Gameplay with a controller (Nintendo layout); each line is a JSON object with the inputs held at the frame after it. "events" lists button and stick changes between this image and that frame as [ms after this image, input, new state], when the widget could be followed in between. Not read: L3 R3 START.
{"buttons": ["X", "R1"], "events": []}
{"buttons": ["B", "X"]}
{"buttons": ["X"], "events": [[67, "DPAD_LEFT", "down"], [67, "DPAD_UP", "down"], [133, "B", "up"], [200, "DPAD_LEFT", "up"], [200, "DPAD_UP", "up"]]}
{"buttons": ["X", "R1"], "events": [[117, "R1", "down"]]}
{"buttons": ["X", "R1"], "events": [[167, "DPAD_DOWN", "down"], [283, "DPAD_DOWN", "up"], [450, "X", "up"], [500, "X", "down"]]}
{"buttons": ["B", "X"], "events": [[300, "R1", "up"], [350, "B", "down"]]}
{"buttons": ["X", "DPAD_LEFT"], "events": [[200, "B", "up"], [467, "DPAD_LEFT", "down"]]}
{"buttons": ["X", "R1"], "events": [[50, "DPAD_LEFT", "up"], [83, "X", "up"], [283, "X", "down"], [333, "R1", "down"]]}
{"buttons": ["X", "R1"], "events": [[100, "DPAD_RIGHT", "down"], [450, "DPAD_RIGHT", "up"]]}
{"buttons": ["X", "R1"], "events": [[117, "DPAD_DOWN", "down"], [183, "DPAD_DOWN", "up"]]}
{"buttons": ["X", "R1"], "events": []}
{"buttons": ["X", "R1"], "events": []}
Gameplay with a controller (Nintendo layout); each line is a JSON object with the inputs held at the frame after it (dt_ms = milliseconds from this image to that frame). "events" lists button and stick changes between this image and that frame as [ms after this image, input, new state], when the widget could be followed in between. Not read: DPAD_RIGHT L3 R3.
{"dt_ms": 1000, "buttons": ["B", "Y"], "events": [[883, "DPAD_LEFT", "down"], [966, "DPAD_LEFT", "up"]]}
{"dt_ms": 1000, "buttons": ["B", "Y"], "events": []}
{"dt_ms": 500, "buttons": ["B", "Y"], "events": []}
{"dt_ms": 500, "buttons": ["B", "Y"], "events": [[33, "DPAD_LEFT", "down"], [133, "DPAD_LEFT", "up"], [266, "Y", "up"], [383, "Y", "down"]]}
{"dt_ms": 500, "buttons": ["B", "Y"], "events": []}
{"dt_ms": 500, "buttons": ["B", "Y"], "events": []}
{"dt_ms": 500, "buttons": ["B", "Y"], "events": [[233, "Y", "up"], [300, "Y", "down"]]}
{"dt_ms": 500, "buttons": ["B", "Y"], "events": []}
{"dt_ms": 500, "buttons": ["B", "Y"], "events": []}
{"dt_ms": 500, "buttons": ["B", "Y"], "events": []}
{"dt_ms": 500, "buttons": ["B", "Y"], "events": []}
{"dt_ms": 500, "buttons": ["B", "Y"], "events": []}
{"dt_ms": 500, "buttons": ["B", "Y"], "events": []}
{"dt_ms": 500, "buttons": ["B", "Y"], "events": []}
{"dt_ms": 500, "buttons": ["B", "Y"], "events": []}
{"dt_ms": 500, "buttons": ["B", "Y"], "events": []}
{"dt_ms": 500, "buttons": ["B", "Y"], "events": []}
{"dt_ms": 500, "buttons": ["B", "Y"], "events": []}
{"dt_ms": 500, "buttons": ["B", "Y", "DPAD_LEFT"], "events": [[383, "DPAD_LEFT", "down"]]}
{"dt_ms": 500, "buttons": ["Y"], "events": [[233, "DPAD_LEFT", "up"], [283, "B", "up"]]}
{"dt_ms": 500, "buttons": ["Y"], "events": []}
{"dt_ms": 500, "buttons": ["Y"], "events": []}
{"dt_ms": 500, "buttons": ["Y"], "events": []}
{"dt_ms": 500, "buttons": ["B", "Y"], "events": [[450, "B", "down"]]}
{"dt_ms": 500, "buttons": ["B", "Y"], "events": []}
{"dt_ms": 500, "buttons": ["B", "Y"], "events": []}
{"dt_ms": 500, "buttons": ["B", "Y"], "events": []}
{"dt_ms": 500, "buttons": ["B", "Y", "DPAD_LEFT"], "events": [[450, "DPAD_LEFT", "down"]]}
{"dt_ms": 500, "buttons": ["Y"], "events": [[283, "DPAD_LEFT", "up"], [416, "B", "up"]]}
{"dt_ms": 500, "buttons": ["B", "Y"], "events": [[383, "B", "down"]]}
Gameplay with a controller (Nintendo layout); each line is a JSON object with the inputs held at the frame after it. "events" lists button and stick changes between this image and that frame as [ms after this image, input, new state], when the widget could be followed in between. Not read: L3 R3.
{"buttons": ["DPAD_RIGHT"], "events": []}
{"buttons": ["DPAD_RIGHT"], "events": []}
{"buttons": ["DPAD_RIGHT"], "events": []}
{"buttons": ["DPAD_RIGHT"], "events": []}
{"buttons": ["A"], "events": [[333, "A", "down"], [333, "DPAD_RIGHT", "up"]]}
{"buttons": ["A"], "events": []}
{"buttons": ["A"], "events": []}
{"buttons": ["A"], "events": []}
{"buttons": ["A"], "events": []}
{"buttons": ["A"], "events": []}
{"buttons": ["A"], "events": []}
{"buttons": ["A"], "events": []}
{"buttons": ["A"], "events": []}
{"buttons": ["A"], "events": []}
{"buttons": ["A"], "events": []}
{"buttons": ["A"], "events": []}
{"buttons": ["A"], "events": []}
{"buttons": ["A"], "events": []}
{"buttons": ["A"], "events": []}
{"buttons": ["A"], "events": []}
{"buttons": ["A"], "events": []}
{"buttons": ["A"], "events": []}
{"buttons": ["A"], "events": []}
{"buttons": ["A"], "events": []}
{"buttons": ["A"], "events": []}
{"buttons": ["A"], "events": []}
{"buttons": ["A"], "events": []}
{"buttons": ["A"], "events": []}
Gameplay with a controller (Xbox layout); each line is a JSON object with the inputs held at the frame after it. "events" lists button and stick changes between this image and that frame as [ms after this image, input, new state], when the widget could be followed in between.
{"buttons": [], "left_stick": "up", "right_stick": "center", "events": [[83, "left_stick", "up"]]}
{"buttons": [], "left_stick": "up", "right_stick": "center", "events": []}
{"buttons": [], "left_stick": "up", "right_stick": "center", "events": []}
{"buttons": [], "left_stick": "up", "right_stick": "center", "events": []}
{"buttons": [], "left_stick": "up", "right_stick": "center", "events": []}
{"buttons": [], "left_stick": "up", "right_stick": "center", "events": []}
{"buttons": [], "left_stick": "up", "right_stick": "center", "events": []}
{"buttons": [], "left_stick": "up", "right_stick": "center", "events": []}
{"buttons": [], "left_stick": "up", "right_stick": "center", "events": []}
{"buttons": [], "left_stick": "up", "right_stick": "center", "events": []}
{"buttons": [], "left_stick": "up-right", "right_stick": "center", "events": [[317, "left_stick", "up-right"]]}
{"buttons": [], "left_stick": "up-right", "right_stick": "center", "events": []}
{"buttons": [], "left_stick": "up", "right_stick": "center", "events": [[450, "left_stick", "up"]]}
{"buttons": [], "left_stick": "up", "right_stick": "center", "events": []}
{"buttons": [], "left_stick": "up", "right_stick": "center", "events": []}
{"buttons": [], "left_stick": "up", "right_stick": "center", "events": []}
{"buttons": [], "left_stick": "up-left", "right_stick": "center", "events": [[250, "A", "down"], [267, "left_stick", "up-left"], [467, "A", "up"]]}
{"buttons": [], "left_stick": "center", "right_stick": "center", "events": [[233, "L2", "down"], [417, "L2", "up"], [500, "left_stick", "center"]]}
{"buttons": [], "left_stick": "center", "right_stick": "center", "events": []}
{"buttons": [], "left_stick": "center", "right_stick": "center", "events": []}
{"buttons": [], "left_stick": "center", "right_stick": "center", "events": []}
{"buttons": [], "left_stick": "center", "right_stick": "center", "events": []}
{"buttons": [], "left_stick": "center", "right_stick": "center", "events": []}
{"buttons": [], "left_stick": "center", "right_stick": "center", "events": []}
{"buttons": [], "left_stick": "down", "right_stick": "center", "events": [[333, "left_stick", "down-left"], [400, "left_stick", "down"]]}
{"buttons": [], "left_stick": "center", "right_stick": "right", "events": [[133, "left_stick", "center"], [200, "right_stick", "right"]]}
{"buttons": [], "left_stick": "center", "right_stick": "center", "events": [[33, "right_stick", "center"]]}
◇ ◇ ◇
_WORK ITEM_
Pull out every line of the records above that contains the word "Nintendo".

_SOLVED EXERCISE_
Gameplay with a controller (Nintendo layout); each line is a JSON object with the inputs held at the frame after it. "events" lists button and stick changes between this image and that frame as [ms after this image, input, new state], when the widget could be followed in between. Not read: L3 R3 START.
Gameplay with a controller (Nintendo layout); each line is a JSON object with the inputs held at the frame after it (dt_ms = milliseconds from this image to that frame). "events" lists button and stick changes between this image and that frame as [ms after this image, input, new state], when the widget could be followed in between. Not read: DPAD_RIGHT L3 R3.
Gameplay with a controller (Nintendo layout); each line is a JSON object with the inputs held at the frame after it. "events" lists button and stick changes between this image and that frame as [ms after this image, input, new state], when the widget could be followed in between. Not read: L3 R3.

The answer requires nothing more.